Sharon Lowen’s repertoire is the star attraction of the dance festival that looks at the changes in classical dance through exhibition, performances, workshops and seminars
‘Study the past if you would define the future’ — Confucius. Taking inspiration from this, a dance festival, ‘Looking Back to Move Forward’, exploring the continuity and change in Indian classical dance forms, is being hosted at the India International Centre.
Organised by an NGO, Manasa — Art Without Frontiers, the festival features seminars, exhibitions, workshops and dance performances. “The idea is to facilitate intersections between visual and performing arts, both traditional and contemporary,” says Sharon Lowen, acclaimed Odissi dancer. Sharon is one of the founding members of this NGO that works to acquaint the general public, especially the younger generation, with the rich cultural heritage of India and also provides new artistes a platform to develop and share their art.

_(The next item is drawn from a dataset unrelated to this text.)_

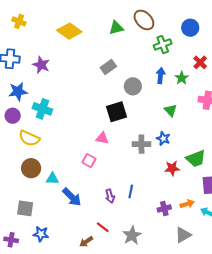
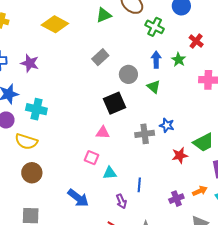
green cross: (163, 44) -> (155, 27), turned -36
green triangle: (171, 110) -> (154, 87), moved
cyan triangle: (52, 179) -> (110, 173), moved
purple arrow: (110, 196) -> (121, 201), moved

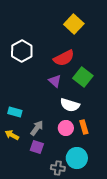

Portraying the historical evolution of dance, a photography exhibition, ‘A Dancer Looks Back: Sharon Lowen’s 45 Years in India,’ showcases the photographs of legendary dancers and performances of the 1970s and 80s. These photographs, taken in Delhi, Kolkata, Imphal, Seraikella, Baripada, hold a historical record of the cultural activity of the time. Before arriving in India as a Fulbright Scholar, Sharon studied photography at the University of Michigan; This collection of 60 photos, which was to be used for teaching, has never been shared before as being a performing artiste took precedence over returning to academia.
Apart from the exhibition, the festival includes three seminars to discuss the concerns and traditions of Indian performing arts — from Gurus to disciples, artists to audience. The first seminar discusses what constitutes authenticity in classical art and the need, along with the challenges, in maintaining suruchi (aesthetics) in performing arts. Following this, the second seminar talks about the youth in contemporary representation of classical performing arts via media. The final seminar explores Indian classical dance as part of the world’s cultural community.

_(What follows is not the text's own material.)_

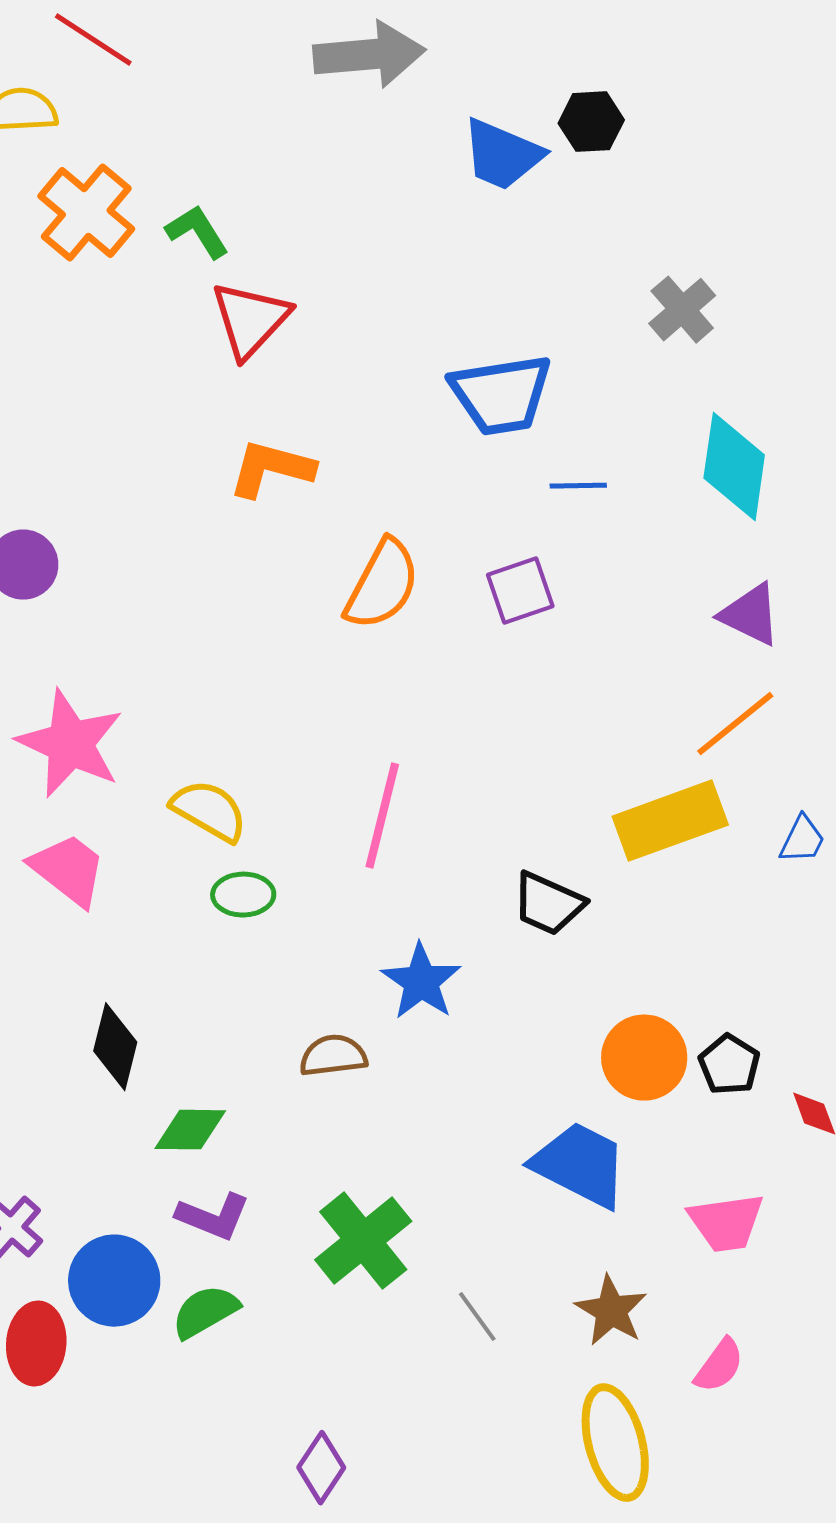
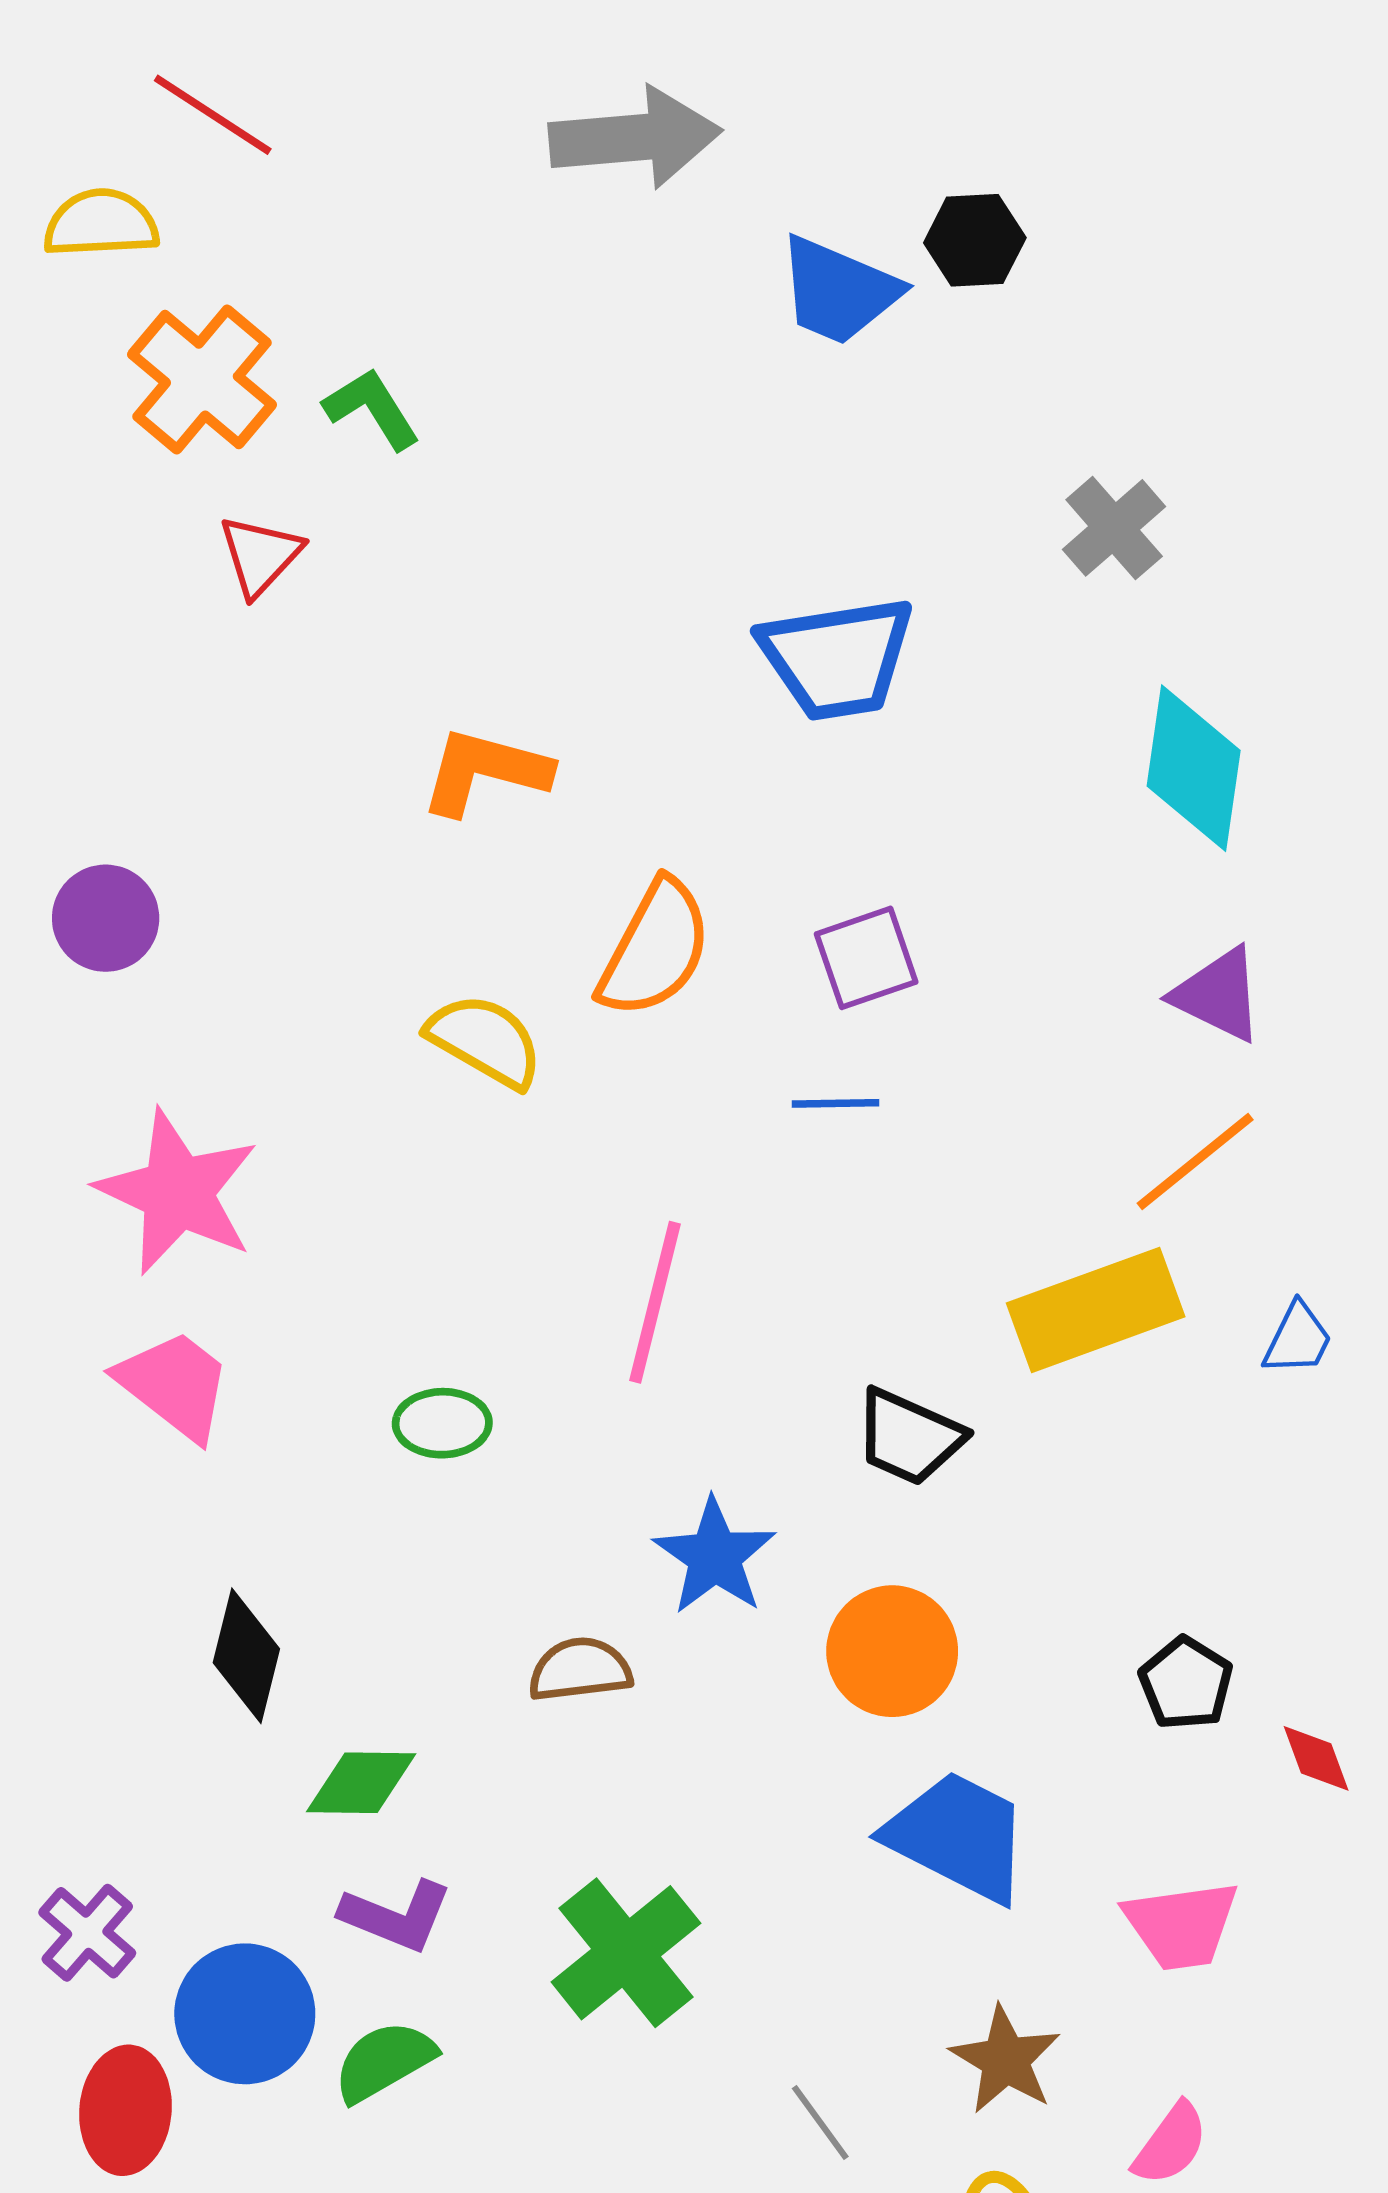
red triangle: (250, 320) -> (260, 555), moved, size x0.7
blue line: (578, 486) -> (836, 1103), moved
yellow semicircle: (209, 811) -> (485, 1041), moved
orange circle: (644, 1058) -> (892, 1651), moved
gray line: (477, 1317) -> (820, 2123), moved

Sharon explains that she has consciously picked the dates for the performances as it culminates on Guru Purnima. The festival will showcase traditional and contemporary performance of Mohiniattam by French artist Brigitte Chataignier, choreographic premiers of 20th century poets in six different languages and an Odissi performance.
The festival ends with a dance workshop on contemporary Mohiniattam at Alliance Francaise auditorium, along with the screening of the film, Dance with the Enchantress.
Sharon believes that the festival is unique as it addresses change and evolution, which is integral to any art form. “Tradition is never static. Where is art going?” Sharon asks, hoping that people will come forward to be a part of this discussion.
The festival will be held atIIC from July 25 to 27 and at Alliance Francaise de Delhi on July 28-29.